L-R - Rajen Kurmi, Bhadra Nahak and Komission Mille of the Eastern Himalayan  Botanic Gardens

L-R - Rajen Kurmi, Bhadra Nahak and Komission Mille of the Eastern Himalayan Botanic Ark

The Founder & Managing Trustee of the Balipara Foundation – Mr Ranjit Barthakur –   felicitated Rajen Kurmi, Bhadra Nahak and Komission Mille at the recently held Eastern Himalayan Naturenomics™ Forum. Rajen Kurmi has over four decades of experience in joint forest management, and is now a leader and mentor at the Eastern Himalayan Botanic Ark at Balipara. Bhadra Nahak, an expert in gardening techniques, germination and plantation, is considered the Kitchen Garden Expert at the Eastern Himalayan Botanic Ark, while Komission Mille, with a wealth of knowledge handed down through five generations, is an authority on common medicinal plants. Like these three, there are many indigenous experts on trees, plants, birds and animals whose knowledge has been garnered through years of observation or learned from past generations. Some know the habits of local birds and the detailed movements of migratory birds just by having observed them year after year.  Assam and Arunachal Pradesh have a very rich tradition of using herbal medicines in the treatment of various ailments. Tribal communities practice different types of traditional healing practices. These are not confined to the treatment of humans alone, but of animals too. This data bank has to be preserved and the ‘teachers’ encouraged to propagate their knowledge before it is lost forever.  

These ‘teachers’ can teach children about local flora and fauna through the senses of touch, taste and smell in ‘open classrooms’ – small plots of forest or farm land. This will give the children a sense of their natural heritage and teach them to take pride in its richness. We tend to measure wealth based on how much money we have  – perhaps we can teach our children to measure it by how much natural resources and biodiversity they have surrounding them.

Forests can be used as pharmacies. They are teeming with varieties of indigenous medicinal plants either growing naturally or, perhaps, having been planted decades ago.
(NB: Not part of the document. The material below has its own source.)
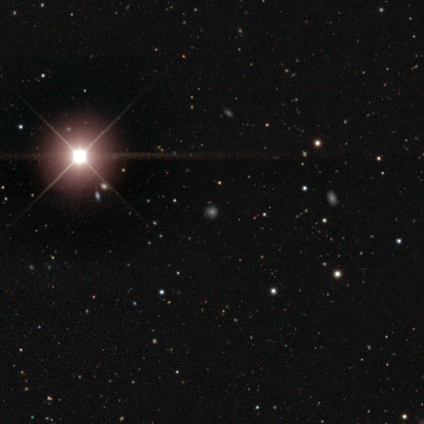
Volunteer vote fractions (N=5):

The bark, leaves or seeds can be harvested and sold to pharmaceutical firms making herbal medicine.

Forests can also be a source of food. Many edible plants, fruit and berries grow in the forest and can be harvested without damaging the trees or plants. Micro-industries can also be developed based on forest products such as the stinging nettle and banana plants. Fibre from these can be used in the pulp industry and in making handicrafts.  The stalks of the water-hyacinth can be woven into bags and mats after drying. 
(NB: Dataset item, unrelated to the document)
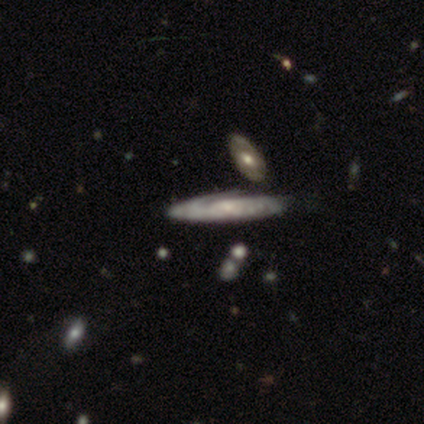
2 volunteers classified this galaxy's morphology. A featured or disk galaxy (100%) viewed edge-on (50%, tied with no) with no central bulge (100%). Merging: none (50%, tied with minor disturbance).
At the Eastern Himalayan Naturenomics™ Forum held in Guwahati on 8 & 9 November 2016 under the aegis of the Balipara Foundation, Rajeev Goyal from Nepal addressed the gathering of Botanists and conservationists and spoke about the 8000 metre Vertical University with six campuses that he was proposing to create in eastern Nepal. The aim of this venture is to educate people, create livelihood opportunities and conserve the biodiversity of the region.

Rajeev Goyal, Vertical University, Nepal

Rajeev Goyal, Vertical University, Nepal

Perhaps others can emulate this endeavour – take education out of classrooms and let Nature be the teacher. As G.W. Carver said, “Reading about nature is fine, but if a person walks in the woods and listens carefully, he can learn more than what is in books.” 
Only when we learn can we understand; only when we understand can we appreciate; only when we appreciate will we conserve. So, conservation begins with learning – learning off the land.